El romancero
Todos los años, con la llegada
del buen tiempo, el pueblo celebraba sus fiestas de primavera, en honor a un
santo que nunca paseó por aquellas calles, ni bebió de sus mismas fuentes, pero
por no se que extraña razón, su destino aparecía enredado en aquella villa y
sus festejos anuales, romería incluida. Santa tradición de una aldea montañesa
que se sacudía el olvido y el abandono
engalanando sus calles y vistiéndose de fiesta.

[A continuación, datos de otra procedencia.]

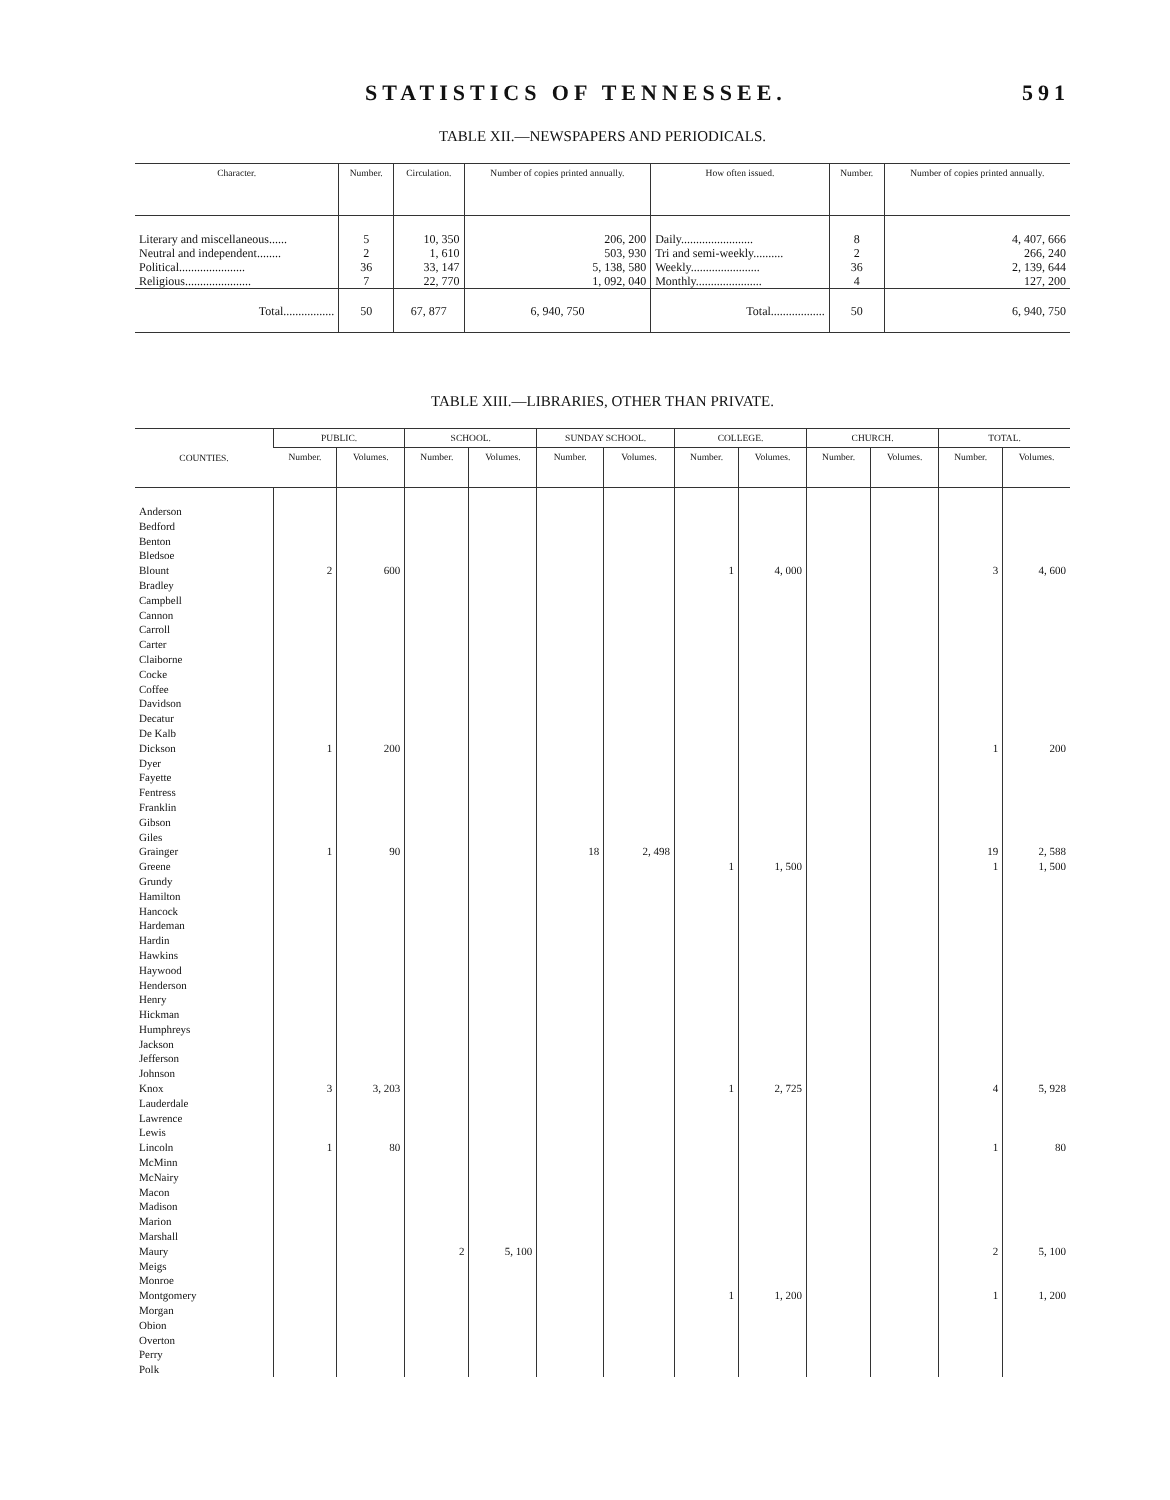STATISTICS OF TENNESSEE. 591
TABLE XII.—NEWSPAPERS AND PERIODICALS.
| Character. | Number. | Circulation. | Number of copies printed annually. | How often issued. | Number. | Number of copies printed annually. |
| --- | --- | --- | --- | --- | --- | --- |
| Literary and miscellaneous...... | 5 | 10, 350 | 206, 200 | Daily........................ | 8 | 4, 407, 666 |
| Neutral and independent........ | 2 | 1, 610 | 503, 930 | Tri and semi-weekly.......... | 2 | 266, 240 |
| Political...................... | 36 | 33, 147 | 5, 138, 580 | Weekly....................... | 36 | 2, 139, 644 |
| Religious...................... | 7 | 22, 770 | 1, 092, 040 | Monthly...................... | 4 | 127, 200 |
| Total................. | 50 | 67, 877 | 6, 940, 750 | Total.................. | 50 | 6, 940, 750 |
TABLE XIII.—LIBRARIES, OTHER THAN PRIVATE.
| COUNTIES. | PUBLIC. | | SCHOOL. | | SUNDAY SCHOOL. | | COLLEGE. | | CHURCH. | | TOTAL. | |
| --- | --- | --- | --- | --- | --- | --- | --- | --- | --- | --- | --- | --- |
| | Number. | Volumes. | Number. | Volumes. | Number. | Volumes. | Number. | Volumes. | Number. | Volumes. | Number. | Volumes. |
| Anderson | | | | | | | | | | | | |
| Bedford | | | | | | | | | | | | |
| Benton | | | | | | | | | | | | |
| Bledsoe | | | | | | | | | | | | |
| Blount | 2 | 600 | | | | | 1 | 4, 000 | | | 3 | 4, 600 |
| Bradley | | | | | | | | | | | | |
| Campbell | | | | | | | | | | | | |
| Cannon | | | | | | | | | | | | |
| Carroll | | | | | | | | | | | | |
| Carter | | | | | | | | | | | | |
| Claiborne | | | | | | | | | | | | |
| Cocke | | | | | | | | | | | | |
| Coffee | | | | | | | | | | | | |
| Davidson | | | | | | | | | | | | |
| Decatur | | | | | | | | | | | | |
| De Kalb | | | | | | | | | | | | |
| Dickson | 1 | 200 | | | | | | | | | 1 | 200 |
| Dyer | | | | | | | | | | | | |
| Fayette | | | | | | | | | | | | |
| Fentress | | | | | | | | | | | | |
| Franklin | | | | | | | | | | | | |
| Gibson | | | | | | | | | | | | |
| Giles | | | | | | | | | | | | |
| Grainger | 1 | 90 | | | 18 | 2, 498 | | | | | 19 | 2, 588 |
| Greene | | | | | | | 1 | 1, 500 | | | 1 | 1, 500 |
| Grundy | | | | | | | | | | | | |
| Hamilton | | | | | | | | | | | | |
| Hancock | | | | | | | | | | | | |
| Hardeman | | | | | | | | | | | | |
| Hardin | | | | | | | | | | | | |
| Hawkins | | | | | | | | | | | | |
| Haywood | | | | | | | | | | | | |
| Henderson | | | | | | | | | | | | |
| Henry | | | | | | | | | | | | |
| Hickman | | | | | | | | | | | | |
| Humphreys | | | | | | | | | | | | |
| Jackson | | | | | | | | | | | | |
| Jefferson | | | | | | | | | | | | |
| Johnson | | | | | | | | | | | | |
| Knox | 3 | 3, 203 | | | | | 1 | 2, 725 | | | 4 | 5, 928 |
| Lauderdale | | | | | | | | | | | | |
| Lawrence | | | | | | | | | | | | |
| Lewis | | | | | | | | | | | | |
| Lincoln | 1 | 80 | | | | | | | | | 1 | 80 |
| McMinn | | | | | | | | | | | | |
| McNairy | | | | | | | | | | | | |
| Macon | | | | | | | | | | | | |
| Madison | | | | | | | | | | | | |
| Marion | | | | | | | | | | | | |
| Marshall | | | | | | | | | | | | |
| Maury | | | 2 | 5, 100 | | | | | | | 2 | 5, 100 |
| Meigs | | | | | | | | | | | | |
| Monroe | | | | | | | | | | | | |
| Montgomery | | | | | | | 1 | 1, 200 | | | 1 | 1, 200 |
| Morgan | | | | | | | | | | | | |
| Obion | | | | | | | | | | | | |
| Overton | | | | | | | | | | | | |
| Perry | | | | | | | | | | | | |
| Polk | | | | | | | | | | | | |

Con el deshielo y con motivo de
esas fechas señaladas, los caminos volvían a acoger a caminantes, buhoneros,
mercaderes y hasta feriantes. Pero si había alguna cosa que esperaban, tanto
chicos como grandes, era a aquel hombre, que cada año y ya nadie recordaba
desde cuando; llegaba a sus calles para contarles historias de reyes y
princesas, de caballeros y aventuras, dragones y brujas, de tierras lejanas en
las que el sol no se ponía jamás y de mares inhóspitos y llenos de peligros que se
tragaban barcos y marineros sin contemplación.
Le llamaban de muchas maneras,
pues ninguno conocía su nombre verdadero: cuentacuentos, el señor de las
historias, fabulista, romancero... Dormía en las eras y comía de lo que desde
las casas le daban, que no era poco, de tal modo que llenaba su zurrón tanto,
que parecía que iba a estallar por las costuras. No sabían de dónde era, de la
zona seguro que no, hablaba sin acento del lugar, ni tenía dejes que revelaran
su cuna. Su rostro cetrino, ajado por el sol y el polvo de los caminos, la
edad, avanzada, un poco encorvado, pudiera decirse que incluso ya anciano. Sin
embargo su figura era querida y apreciada y su llegada era motivo de alegría
para todo los lugareños. Acabadas las fiestas, a los pocos días, sin que nadie
se diera cuenta, igual que había llegado, desaparecía. Todos suponían que a recorrer
nuevos caminos, contar nuevas historias y conocer otras, a cargar su zurrón de
nuevas vivencias, mientras en el pueblo volverían a su día a día y a ganarse la
vida, a costa de dejarse la suya propia, en las duras jornadas de sol a sol que
les imponía la montaña.
Las noches que estaba en el
pueblo, buscaba un lugar cercano a la hoguera de la plaza y con voz pausada
pero grave, iba desgranando vidas y hechos, trayendo a aquel pueblo del Pirineo
imágenes y sonidos de lugares lejanos y remotos. Unos días deleitaba a mayores
y hablaba de cosas rotundas y complejas y otras veces a los pequeños, con
peripecias divertidas y cercanas, o hacía soñar a las casaderas con amores
esforzados e imposibles. Los habitantes escuchaban las narraciones sin
pestañear, mientras de fondo crepitaba el fuego y las brasas bailaban ante sus
ojos. Viajaban sin mover los pies, soñaban sin dormir, vivían vidas que nunca
habrían imaginado, sufrían, lloraban o reían según tocara y cuando el viejo
acababa, notaban latir su corazón con el poso de lo escuchado y se acostaban
sabiéndose un poco más sabios, un poco más vivos.